Lehendakari, ya es tarde

ANÁLISIS

El conflicto catalán no es reconducicle. No al menos hasta después del 1-O. Cuánto después dependerá del parte final de daños

Alberto Ayala
ALBERTO AYALA

El lehendakari sigue abonado al discurso buenista ante el conflicto catalán. Posiblemente porque es hombre de pacto y cree en él. Pero, también, qué duda cabe, porque carece de margen para otra cosa. No creo que constituya ningún atrevimiento por mi parte sostener que el grueso de la militancia del PNV y muchos muchísimos cuadros jeltzales se sienten estos días sentimentalmente muy muy cerca de los independentistas catalanes en su desafío al Estado.

Urkullu defendió ayer en los micrófonos de Radio Euskadi que todavía hay tiempo hasta el 1-O para parar un choque de trenes, que se presenta cualquier cosa menos inocuo. Pero no es así. Desgraciadamente ya no hay marcha atrás. Y así lo volvieron a poner de manifiesto en sus declaraciones públicas tanto el president Carles Puigdemont como el presidente Mariano Rajoy, sus vicepresidentes y otros miembros de sus respectivos gabinetes.

La apertura de hostilidades se va a producir sí o sí mañana miércoles, o el jueves a más tardar, cuando el Parlament apruebe la ley del referéndum por vía de urgencia, pese a que el Constitucional hace ya semanas que le avisó de que ese procedimiento no era aceptable. De inmediato el Govern en pleno firmará el decreto de convocatoria del referendo ilegal del 1 de octubre. Y el Gabinete Rajoy y el Tribunal Constitucional iniciarán la respuesta necesariamente punitiva del Estado.

Den por seguro que para los secesionistas cualquier medida coercitiva que adopten el Gobierno e instituciones del Estado como el Constitucional en defensa de la legalidad, que las adoptarán, será lo más parecido posible a una provocación inaceptable. Firmeza que, no duden, encontrará un eco ampliamente favorable en el resto de España.

DATOS PROPORCIONADOS
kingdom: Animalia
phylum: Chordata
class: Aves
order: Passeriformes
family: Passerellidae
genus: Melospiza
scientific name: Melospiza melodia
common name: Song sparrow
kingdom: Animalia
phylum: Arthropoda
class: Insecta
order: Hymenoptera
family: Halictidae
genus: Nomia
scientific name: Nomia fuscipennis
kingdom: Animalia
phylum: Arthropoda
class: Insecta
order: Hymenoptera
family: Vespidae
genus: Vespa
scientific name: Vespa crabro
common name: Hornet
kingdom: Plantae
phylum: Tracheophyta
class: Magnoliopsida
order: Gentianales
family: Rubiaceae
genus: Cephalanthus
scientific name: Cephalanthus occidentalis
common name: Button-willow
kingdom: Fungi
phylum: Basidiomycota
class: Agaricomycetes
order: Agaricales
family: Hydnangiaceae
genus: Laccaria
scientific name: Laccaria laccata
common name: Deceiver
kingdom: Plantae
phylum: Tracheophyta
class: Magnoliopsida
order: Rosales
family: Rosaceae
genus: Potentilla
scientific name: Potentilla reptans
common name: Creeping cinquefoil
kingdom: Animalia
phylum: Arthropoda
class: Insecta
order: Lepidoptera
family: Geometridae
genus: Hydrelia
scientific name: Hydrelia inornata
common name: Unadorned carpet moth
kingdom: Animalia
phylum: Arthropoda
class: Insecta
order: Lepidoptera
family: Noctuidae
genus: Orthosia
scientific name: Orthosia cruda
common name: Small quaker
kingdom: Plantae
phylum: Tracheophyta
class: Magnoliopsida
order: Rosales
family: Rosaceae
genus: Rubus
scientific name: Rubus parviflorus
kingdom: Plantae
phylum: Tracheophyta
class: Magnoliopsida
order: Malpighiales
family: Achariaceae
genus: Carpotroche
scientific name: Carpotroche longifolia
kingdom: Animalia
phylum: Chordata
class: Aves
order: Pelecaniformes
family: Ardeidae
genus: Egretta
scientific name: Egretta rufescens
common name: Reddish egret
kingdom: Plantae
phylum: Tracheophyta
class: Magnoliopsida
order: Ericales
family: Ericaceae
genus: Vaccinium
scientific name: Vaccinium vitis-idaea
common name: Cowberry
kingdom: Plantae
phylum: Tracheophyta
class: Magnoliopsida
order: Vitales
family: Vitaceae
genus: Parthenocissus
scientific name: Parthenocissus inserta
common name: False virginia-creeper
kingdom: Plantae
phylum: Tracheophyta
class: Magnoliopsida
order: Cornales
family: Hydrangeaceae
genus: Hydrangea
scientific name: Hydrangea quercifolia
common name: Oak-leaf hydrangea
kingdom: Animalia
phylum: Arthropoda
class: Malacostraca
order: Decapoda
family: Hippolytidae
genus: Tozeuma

CONSIGNA
Según el texto de origen, ¿qué defendió Urkullu en los micrófonos de Radio Euskadi? Los datos proceden de una fuente distinta.

RESPUESTA
Que todavía hay tiempo hasta el 1-O para parar un choque de trenes.